Of all the operational challenges that IDF forces will face during a ground operation in Gaza, the terror tunnels are perhaps the most difficult to navigate. They will remain Israel’s greatest counter-terrorism headache if IDF intelligence and infantry units cannot successfully destroy the entirety of Hamas’s network. If it is not viable to blow up a 500km-long system of concrete-reinforced, well-equipped passageways, then the IDF must adapt to many onerous months of Close Quarter Battle (CQB) in a totally alien environment. Robots, sniffer dogs, and elite combat engineers from the IDF’s Yahlom unit can bolster Israel’s arsenal for a new kind of combat, but it remains clear that the underground fight against Hamas will be the hardest one. 
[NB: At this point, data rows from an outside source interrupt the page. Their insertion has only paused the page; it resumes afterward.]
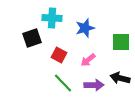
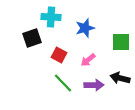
cyan cross: moved 1 px left, 1 px up
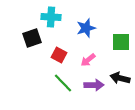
blue star: moved 1 px right
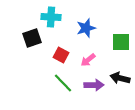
red square: moved 2 px right
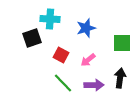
cyan cross: moved 1 px left, 2 px down
green square: moved 1 px right, 1 px down
black arrow: rotated 84 degrees clockwise
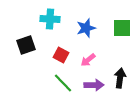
black square: moved 6 px left, 7 px down
green square: moved 15 px up
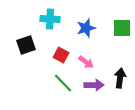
pink arrow: moved 2 px left, 2 px down; rotated 105 degrees counterclockwise
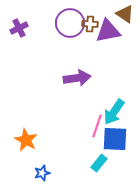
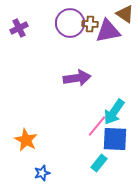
pink line: rotated 20 degrees clockwise
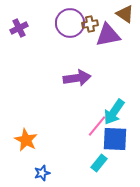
brown cross: rotated 14 degrees counterclockwise
purple triangle: moved 4 px down
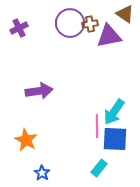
purple triangle: moved 1 px right, 1 px down
purple arrow: moved 38 px left, 13 px down
pink line: rotated 40 degrees counterclockwise
cyan rectangle: moved 5 px down
blue star: rotated 21 degrees counterclockwise
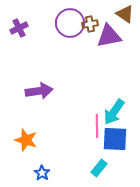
orange star: rotated 10 degrees counterclockwise
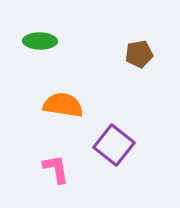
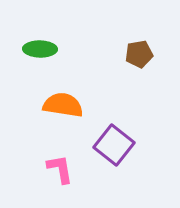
green ellipse: moved 8 px down
pink L-shape: moved 4 px right
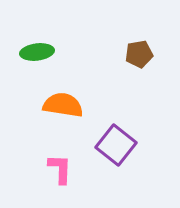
green ellipse: moved 3 px left, 3 px down; rotated 8 degrees counterclockwise
purple square: moved 2 px right
pink L-shape: rotated 12 degrees clockwise
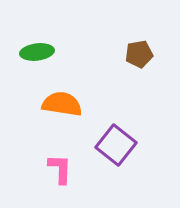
orange semicircle: moved 1 px left, 1 px up
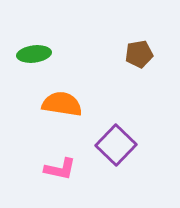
green ellipse: moved 3 px left, 2 px down
purple square: rotated 6 degrees clockwise
pink L-shape: rotated 100 degrees clockwise
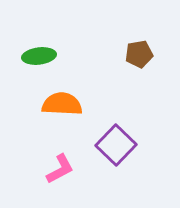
green ellipse: moved 5 px right, 2 px down
orange semicircle: rotated 6 degrees counterclockwise
pink L-shape: rotated 40 degrees counterclockwise
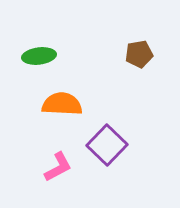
purple square: moved 9 px left
pink L-shape: moved 2 px left, 2 px up
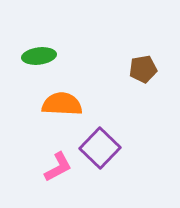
brown pentagon: moved 4 px right, 15 px down
purple square: moved 7 px left, 3 px down
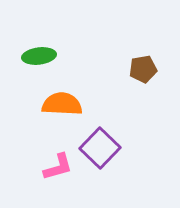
pink L-shape: rotated 12 degrees clockwise
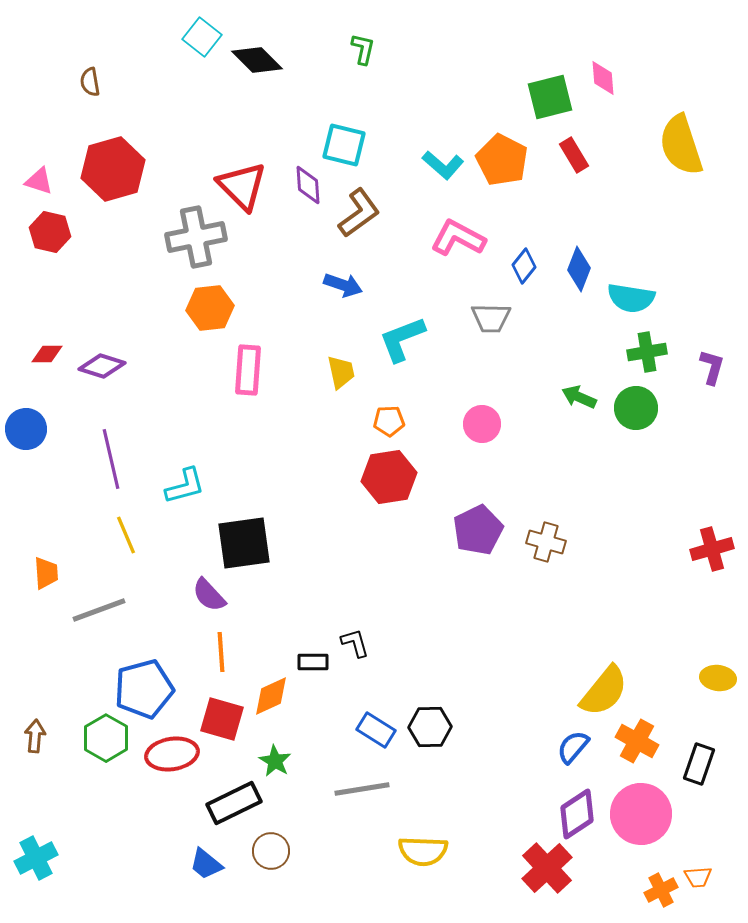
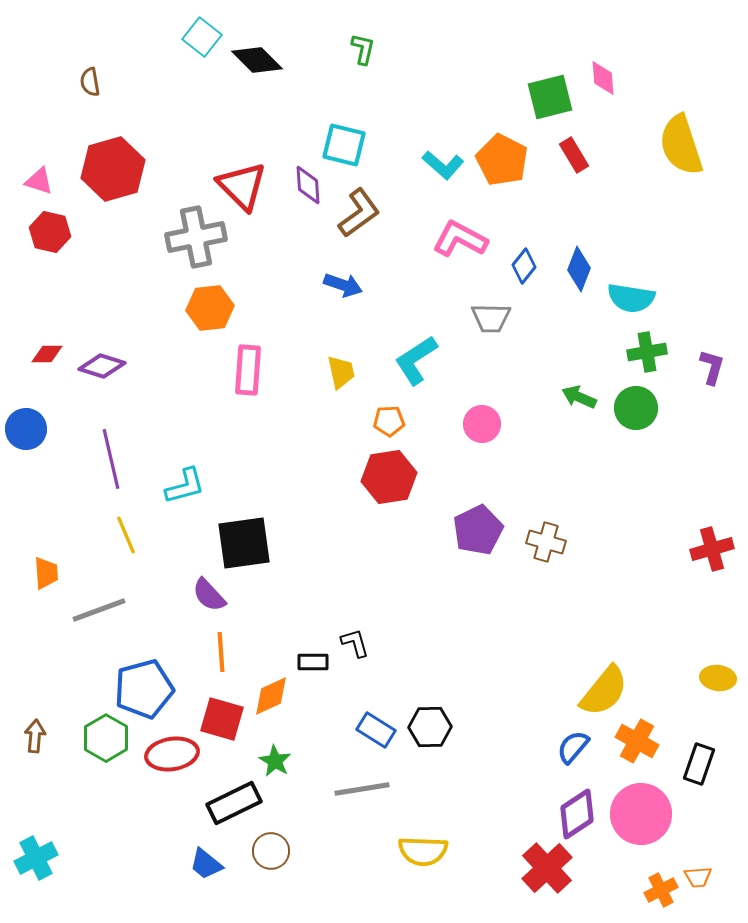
pink L-shape at (458, 238): moved 2 px right, 1 px down
cyan L-shape at (402, 339): moved 14 px right, 21 px down; rotated 12 degrees counterclockwise
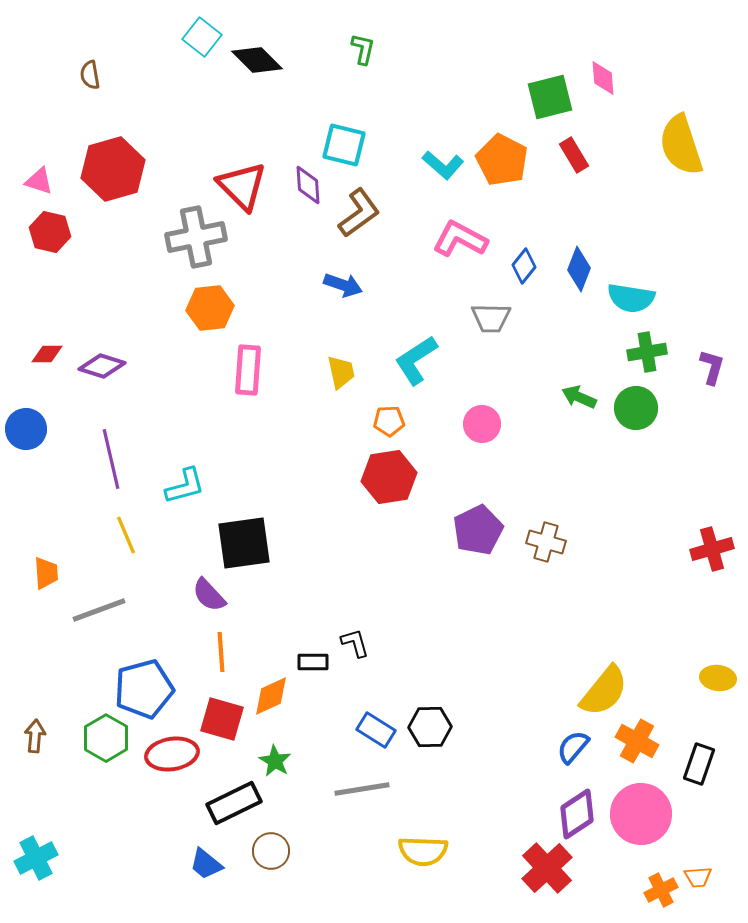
brown semicircle at (90, 82): moved 7 px up
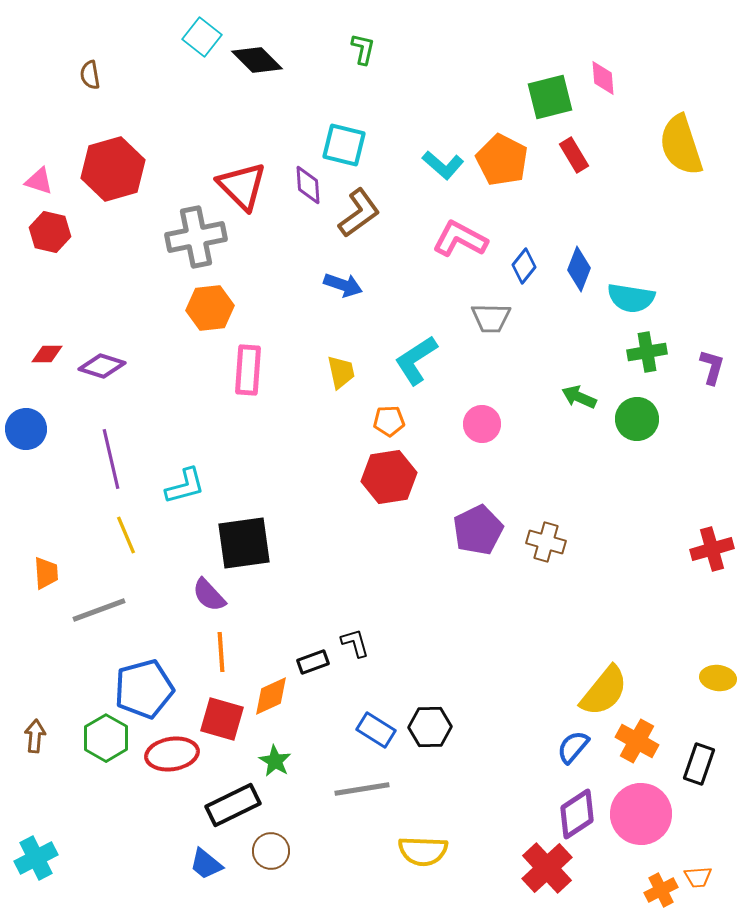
green circle at (636, 408): moved 1 px right, 11 px down
black rectangle at (313, 662): rotated 20 degrees counterclockwise
black rectangle at (234, 803): moved 1 px left, 2 px down
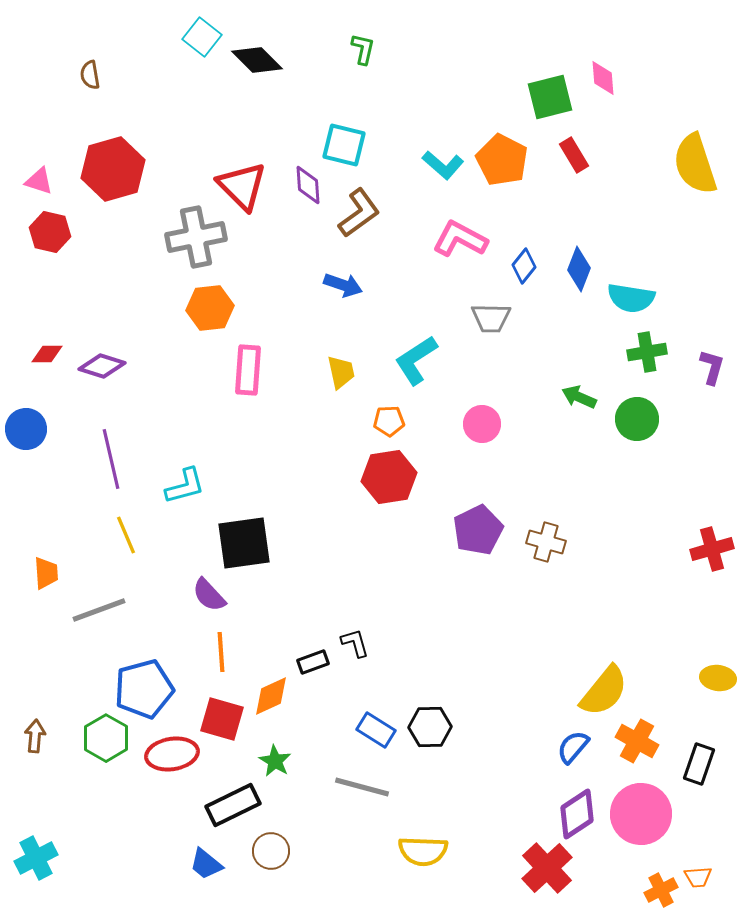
yellow semicircle at (681, 145): moved 14 px right, 19 px down
gray line at (362, 789): moved 2 px up; rotated 24 degrees clockwise
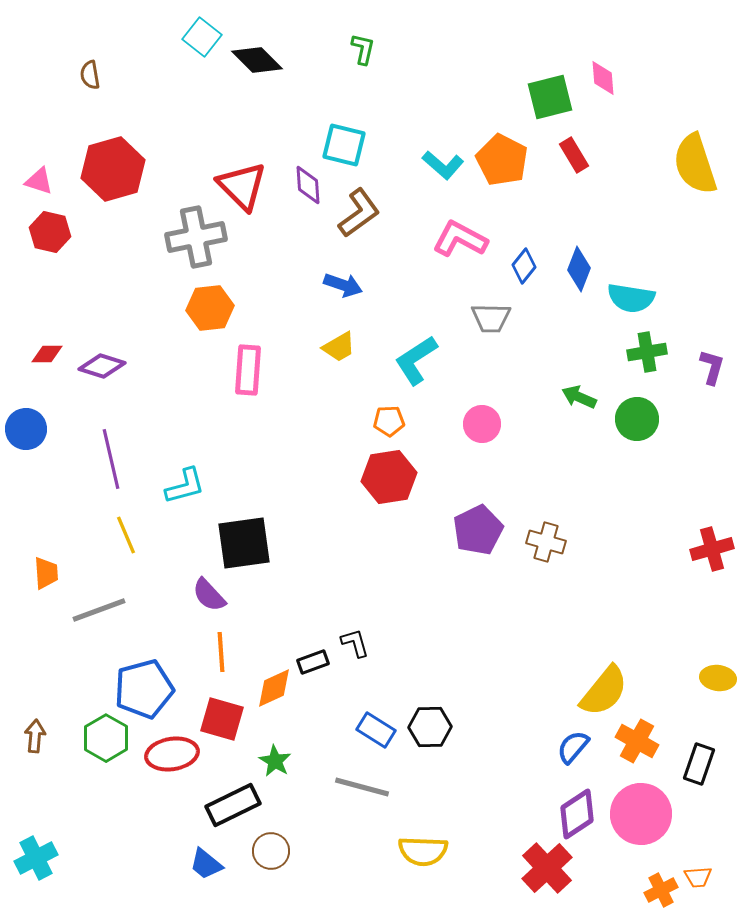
yellow trapezoid at (341, 372): moved 2 px left, 25 px up; rotated 72 degrees clockwise
orange diamond at (271, 696): moved 3 px right, 8 px up
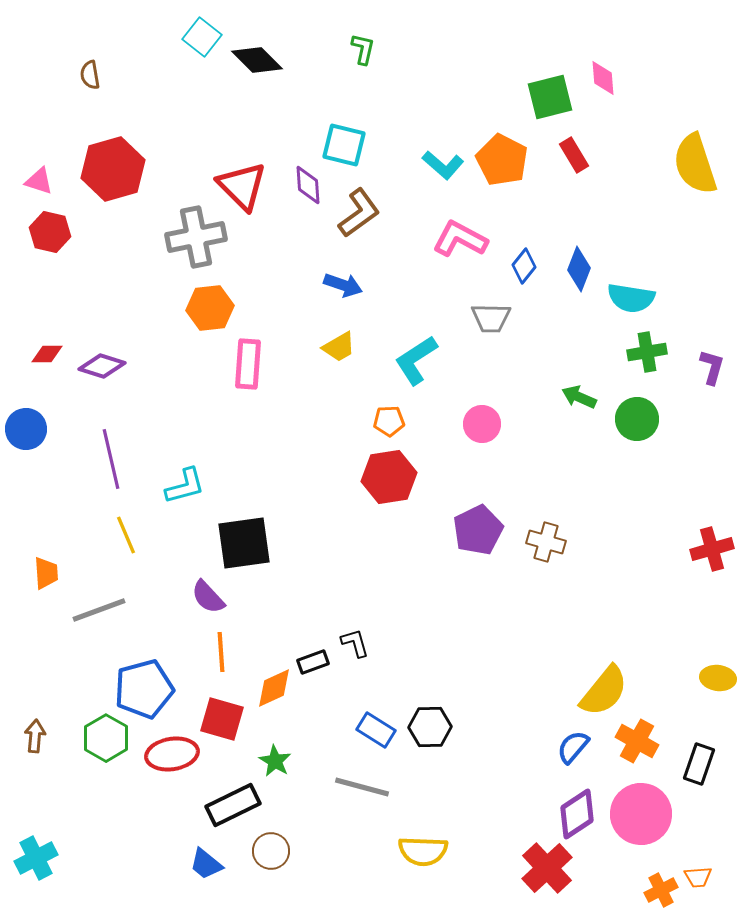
pink rectangle at (248, 370): moved 6 px up
purple semicircle at (209, 595): moved 1 px left, 2 px down
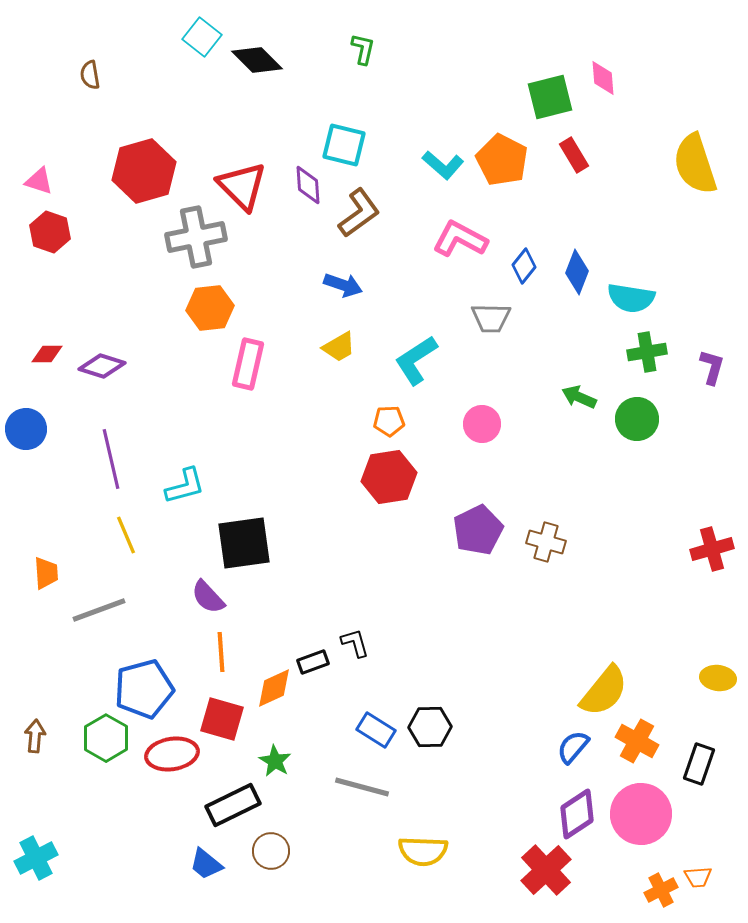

It may be that Israel tries to bring its battle against Hamas entirely to the surface, slimming the terrorists’ advantage. Considerations will have to be made as to whether water, sewage waste, or gas is used for flushing out the tunnels, with respect to international law and ramifications from the morality of these methods. 

The terror tunnels are proving to be a wicked thorn in the side of Israel. Ultimately, whatever the IDF’s next steps to defeat Hamas are, they must act intrepidly, intelligently, and innovatively.   

Alexander McDermott is a Policy Fellow of The Pinsker Centre, a campus-based think tank which facilitates discussion on global affairs and free speech. The views in this article are the author’s own.